With estimated scores for each of the 146,347 concepts used in the projects, selections must be made to narrow down the space, and create the right balance between exploration (which otherwise would go on forever) and exploitation. In the lower part of the image above, the top 1000 concepts are only marginally sampled.
With estimated scores for each of the 146,347 concepts used in the projects, selections must be made to narrow down the space, and create the right balance between exploration (which otherwise would go on forever) and exploitation. In the lower part of the image above, the top 1000 concepts are only marginally sampled.

Tests

Internet Explorer is novel enough that there are no frameworks adequately similar against which tests could be conducted. The 2010 framework NELL extracts web-page text to infer 'candidate beliefs', while the 2013 follow-on project NEIL makes use of images obtained from Google Image Search to learn visual concepts. Neither of these methods modify their explorative behavior as IE does, and neither has the same very specific target objective – of auto-curating a current dataset designed for medium-term use.
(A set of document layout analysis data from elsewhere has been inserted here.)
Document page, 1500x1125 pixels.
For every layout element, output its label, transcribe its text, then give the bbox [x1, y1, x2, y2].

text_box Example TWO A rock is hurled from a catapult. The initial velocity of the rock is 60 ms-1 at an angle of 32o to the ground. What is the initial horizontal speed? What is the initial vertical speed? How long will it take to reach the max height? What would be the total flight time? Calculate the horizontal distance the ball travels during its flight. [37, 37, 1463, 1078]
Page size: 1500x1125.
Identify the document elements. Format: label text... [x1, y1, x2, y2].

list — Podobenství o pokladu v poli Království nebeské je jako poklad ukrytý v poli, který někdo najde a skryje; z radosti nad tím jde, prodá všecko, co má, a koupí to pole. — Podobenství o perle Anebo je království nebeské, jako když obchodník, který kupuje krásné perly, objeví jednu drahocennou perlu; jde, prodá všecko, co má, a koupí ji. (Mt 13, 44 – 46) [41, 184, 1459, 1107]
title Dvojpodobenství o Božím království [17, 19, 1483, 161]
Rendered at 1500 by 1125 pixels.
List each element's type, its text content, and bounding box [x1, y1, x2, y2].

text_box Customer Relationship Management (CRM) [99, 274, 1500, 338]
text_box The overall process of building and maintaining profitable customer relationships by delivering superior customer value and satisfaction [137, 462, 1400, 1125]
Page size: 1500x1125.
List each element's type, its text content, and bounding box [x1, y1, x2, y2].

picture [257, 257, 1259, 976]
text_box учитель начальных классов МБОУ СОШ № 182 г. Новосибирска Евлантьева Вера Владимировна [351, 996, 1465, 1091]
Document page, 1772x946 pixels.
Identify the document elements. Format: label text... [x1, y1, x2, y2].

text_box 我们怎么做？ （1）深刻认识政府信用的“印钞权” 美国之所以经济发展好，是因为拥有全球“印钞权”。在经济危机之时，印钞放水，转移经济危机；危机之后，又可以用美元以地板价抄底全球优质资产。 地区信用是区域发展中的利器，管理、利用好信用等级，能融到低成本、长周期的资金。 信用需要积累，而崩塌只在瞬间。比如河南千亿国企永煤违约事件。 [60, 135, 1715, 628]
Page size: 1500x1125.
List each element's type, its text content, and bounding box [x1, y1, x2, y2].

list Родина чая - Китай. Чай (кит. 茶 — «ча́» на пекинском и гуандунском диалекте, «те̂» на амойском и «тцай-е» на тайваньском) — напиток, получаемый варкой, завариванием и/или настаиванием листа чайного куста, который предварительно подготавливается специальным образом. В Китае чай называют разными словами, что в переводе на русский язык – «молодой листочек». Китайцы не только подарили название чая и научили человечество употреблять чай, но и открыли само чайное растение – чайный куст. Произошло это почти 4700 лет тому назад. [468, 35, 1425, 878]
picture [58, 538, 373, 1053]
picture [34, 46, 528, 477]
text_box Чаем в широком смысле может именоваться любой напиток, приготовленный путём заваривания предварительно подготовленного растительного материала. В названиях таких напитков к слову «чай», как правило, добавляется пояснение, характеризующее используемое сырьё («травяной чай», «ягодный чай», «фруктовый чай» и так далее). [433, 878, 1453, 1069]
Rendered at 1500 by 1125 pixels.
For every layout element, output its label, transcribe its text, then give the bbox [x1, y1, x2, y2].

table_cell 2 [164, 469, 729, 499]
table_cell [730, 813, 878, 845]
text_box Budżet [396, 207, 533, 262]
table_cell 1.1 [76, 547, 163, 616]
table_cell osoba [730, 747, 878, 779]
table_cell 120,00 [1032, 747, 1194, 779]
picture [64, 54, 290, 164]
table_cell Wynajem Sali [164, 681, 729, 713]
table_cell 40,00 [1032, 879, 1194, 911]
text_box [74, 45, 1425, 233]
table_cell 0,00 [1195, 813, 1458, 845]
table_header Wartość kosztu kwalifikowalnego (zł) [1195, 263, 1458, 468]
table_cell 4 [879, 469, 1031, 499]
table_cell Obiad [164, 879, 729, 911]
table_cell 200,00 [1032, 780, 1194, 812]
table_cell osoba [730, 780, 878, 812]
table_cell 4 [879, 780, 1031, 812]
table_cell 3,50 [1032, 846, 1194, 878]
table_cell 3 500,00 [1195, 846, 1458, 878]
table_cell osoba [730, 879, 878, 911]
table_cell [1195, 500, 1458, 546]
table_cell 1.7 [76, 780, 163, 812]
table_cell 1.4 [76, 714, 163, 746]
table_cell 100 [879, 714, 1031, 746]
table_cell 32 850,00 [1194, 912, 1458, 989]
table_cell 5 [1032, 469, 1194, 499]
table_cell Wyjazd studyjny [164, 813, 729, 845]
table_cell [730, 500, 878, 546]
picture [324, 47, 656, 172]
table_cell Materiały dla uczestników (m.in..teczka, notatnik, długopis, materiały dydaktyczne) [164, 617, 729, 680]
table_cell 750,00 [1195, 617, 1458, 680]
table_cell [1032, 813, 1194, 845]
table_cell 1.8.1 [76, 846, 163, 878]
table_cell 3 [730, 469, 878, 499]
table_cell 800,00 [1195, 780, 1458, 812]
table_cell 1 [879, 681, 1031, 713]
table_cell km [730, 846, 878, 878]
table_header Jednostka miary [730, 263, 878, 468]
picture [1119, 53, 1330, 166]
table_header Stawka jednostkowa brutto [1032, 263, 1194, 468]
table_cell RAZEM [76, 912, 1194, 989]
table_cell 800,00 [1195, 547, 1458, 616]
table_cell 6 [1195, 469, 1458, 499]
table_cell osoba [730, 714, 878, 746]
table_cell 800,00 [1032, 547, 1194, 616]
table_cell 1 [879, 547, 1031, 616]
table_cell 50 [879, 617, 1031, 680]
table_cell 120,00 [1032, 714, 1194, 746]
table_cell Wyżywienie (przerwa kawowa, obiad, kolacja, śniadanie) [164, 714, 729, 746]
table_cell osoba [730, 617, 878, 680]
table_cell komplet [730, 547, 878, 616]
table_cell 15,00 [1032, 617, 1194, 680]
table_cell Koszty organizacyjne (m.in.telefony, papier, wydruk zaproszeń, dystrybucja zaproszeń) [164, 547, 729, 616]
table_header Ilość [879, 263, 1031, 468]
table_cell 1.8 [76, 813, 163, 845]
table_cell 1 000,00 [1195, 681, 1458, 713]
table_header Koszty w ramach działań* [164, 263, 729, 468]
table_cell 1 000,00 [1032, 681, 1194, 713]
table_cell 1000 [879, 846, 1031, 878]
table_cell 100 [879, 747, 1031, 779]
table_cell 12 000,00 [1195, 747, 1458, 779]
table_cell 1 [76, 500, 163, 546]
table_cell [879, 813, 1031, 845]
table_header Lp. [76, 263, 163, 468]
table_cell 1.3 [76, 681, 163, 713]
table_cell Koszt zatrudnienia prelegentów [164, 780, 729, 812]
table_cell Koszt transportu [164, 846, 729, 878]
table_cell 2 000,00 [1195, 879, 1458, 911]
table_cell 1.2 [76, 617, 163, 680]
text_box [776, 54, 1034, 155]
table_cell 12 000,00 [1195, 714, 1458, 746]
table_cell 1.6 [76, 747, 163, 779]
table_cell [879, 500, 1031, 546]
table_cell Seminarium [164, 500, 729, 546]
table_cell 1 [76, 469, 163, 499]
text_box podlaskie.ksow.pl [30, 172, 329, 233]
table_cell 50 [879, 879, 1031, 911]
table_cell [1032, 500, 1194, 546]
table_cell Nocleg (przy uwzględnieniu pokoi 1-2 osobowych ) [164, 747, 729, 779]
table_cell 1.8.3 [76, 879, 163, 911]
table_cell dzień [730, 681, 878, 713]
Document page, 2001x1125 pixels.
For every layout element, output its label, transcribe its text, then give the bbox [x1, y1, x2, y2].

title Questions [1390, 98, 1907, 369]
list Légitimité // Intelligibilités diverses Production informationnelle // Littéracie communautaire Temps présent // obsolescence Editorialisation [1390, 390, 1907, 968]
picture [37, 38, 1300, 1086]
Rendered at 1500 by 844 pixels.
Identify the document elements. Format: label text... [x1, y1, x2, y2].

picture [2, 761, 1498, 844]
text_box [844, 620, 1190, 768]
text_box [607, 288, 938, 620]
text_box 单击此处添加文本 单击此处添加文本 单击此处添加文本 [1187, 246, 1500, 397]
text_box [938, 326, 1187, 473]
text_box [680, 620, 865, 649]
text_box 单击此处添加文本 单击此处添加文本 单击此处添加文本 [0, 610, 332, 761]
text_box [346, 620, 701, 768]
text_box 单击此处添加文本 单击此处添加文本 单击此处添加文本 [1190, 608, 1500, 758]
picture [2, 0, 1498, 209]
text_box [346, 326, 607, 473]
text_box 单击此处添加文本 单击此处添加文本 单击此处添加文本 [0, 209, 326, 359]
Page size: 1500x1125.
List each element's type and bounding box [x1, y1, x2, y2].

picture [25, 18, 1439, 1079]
Therefore the researchers instead tested three diverse methods within their own framework: sampling concepts randomly; sampling concepts from a learned distribution (IE-style); and sampling concepts from a learned distribution with the addition of GPT-generated descriptors.

IE was tested on four low-small scale fine-grained classification datasets: Birdsnap, Flowers-102, Food101, and Oxford-IIT Pets. Additionally the system was tested against Pascal visual object classes (VOC) 2007, a broad multi-label classification task. Large-scale datasets such as ImageNet were not tested, since their central philosophy and size does not align with the aims of Internet Explorer.

Results from the testing round.
Results from the testing round.

Of these results, the authors comment:

'[Our] method significantly improves on the starting MoCo-v3 (ImageNet + target) checkpoint and can outperform a [CLIP] model of the same size while using much less compute and data. This is impressive as CLIP can be thought of as an oracle, since its training set contains up to 20k Bing image search results for each WordNet lemma (in addition to other queries). Using GPT-generated descriptors in “Ours++” also significantly improves performance by enabling Internet Explorer to generate diverse views of the most useful concepts.'

Further tests on linear probe accuracy (a facet of CLIP) also confirm the superior performance of Internet Explorer:

Results for linear probe accuracy, a CLIP metric.
Results for linear probe accuracy, a CLIP metric.

The researchers conclude:

'We show that interactively exploring the Internet is an efficient source of highly relevant training data—if one knows how to search for it. In just 30-40 hours of training on a single GPU, Internet Explorer either significantly outperforms or closely matches the performance of compute-heavy oracle models like [CLIP] trained on static datasets, as well as strong baselines that search the Internet in an undirected manner.'

Conclusion

The ultimate hope for real-time inference in machine learning systems is that new architectures could eventually be developed wherein new data could have a 'knock on' (but non-destructive) effect to the already-formed weights and relationships established at great length and cost during the training process. At the moment, this is science-fiction.

While image synthesis has developed a number of methods for modifying the inference effects from an existing 'frozen' model, or for fine-tuning existing models without the need for full retraining (textual inversion and LORA being just two examples, for Stable Diffusion), none of these 'satellite' solutions operate quite as well as data that has been comprehensively and thoroughly iterated through in a full-fledged training process, while fine-tuning impairs the original overall effectiveness of a large-scale model.

Therefore, a method, such as IE, that can make training models more of an 'everyday' rather than annual or bi-annual affair offer one possible solution to allow models to more accurately reflect current data. It remains to be seen whether IE's authors will fully release the code for their work, as promised in the new paper.

* My conversion of the authors' inline citations to hyperlinks.